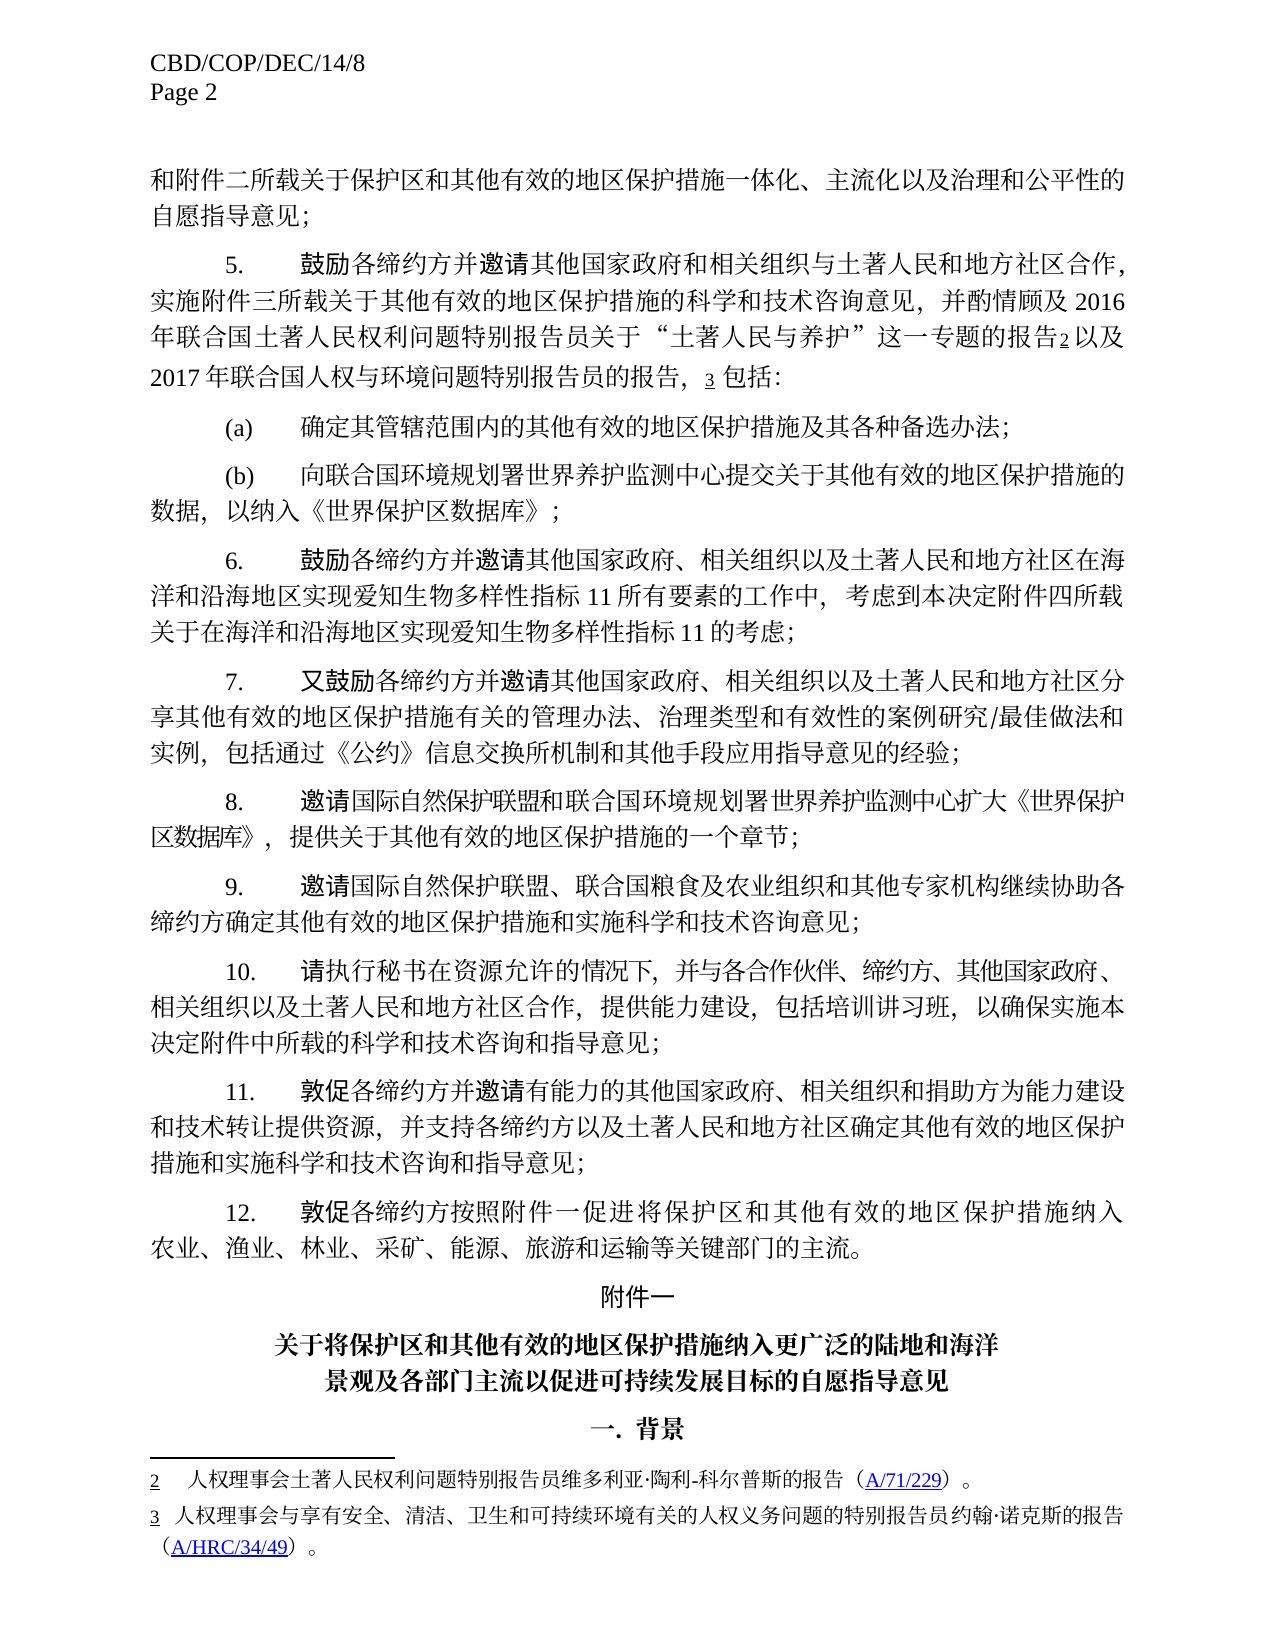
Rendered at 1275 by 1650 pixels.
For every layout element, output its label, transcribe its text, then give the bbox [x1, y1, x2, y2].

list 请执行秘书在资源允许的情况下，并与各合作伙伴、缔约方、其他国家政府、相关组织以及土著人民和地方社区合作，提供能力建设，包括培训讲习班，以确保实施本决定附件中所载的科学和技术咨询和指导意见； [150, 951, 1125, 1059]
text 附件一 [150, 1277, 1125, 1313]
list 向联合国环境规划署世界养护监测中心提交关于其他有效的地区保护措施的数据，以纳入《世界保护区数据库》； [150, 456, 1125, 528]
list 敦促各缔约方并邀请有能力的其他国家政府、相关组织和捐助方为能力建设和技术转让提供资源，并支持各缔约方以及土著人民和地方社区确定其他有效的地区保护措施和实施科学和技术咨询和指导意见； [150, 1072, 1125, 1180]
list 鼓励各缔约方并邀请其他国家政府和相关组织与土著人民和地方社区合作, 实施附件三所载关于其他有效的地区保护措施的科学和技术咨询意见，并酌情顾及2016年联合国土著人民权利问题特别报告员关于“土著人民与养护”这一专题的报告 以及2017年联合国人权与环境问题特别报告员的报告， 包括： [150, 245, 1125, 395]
====
- [Task statement]: Output every entry verbatim but skip the pictures.

- [Answer to the problem]:
Rendered at 1275 by 1650 pixels.
For every layout element, output its label, transcribe its text, then give the bbox [x1, y1, x2, y2].

list 请执行秘书在资源允许的情况下，并与各合作伙伴、缔约方、其他国家政府、相关组织以及土著人民和地方社区合作，提供能力建设，包括培训讲习班，以确保实施本决定附件中所载的科学和技术咨询和指导意见； [150, 951, 1125, 1059]
text 附件一 [150, 1277, 1125, 1313]
list 向联合国环境规划署世界养护监测中心提交关于其他有效的地区保护措施的数据，以纳入《世界保护区数据库》； [150, 456, 1125, 528]
list 敦促各缔约方并邀请有能力的其他国家政府、相关组织和捐助方为能力建设和技术转让提供资源，并支持各缔约方以及土著人民和地方社区确定其他有效的地区保护措施和实施科学和技术咨询和指导意见； [150, 1072, 1125, 1180]
list 鼓励各缔约方并邀请其他国家政府和相关组织与土著人民和地方社区合作, 实施附件三所载关于其他有效的地区保护措施的科学和技术咨询意见，并酌情顾及2016年联合国土著人民权利问题特别报告员关于“土著人民与养护”这一专题的报告 以及2017年联合国人权与环境问题特别报告员的报告， 包括： [150, 245, 1125, 395]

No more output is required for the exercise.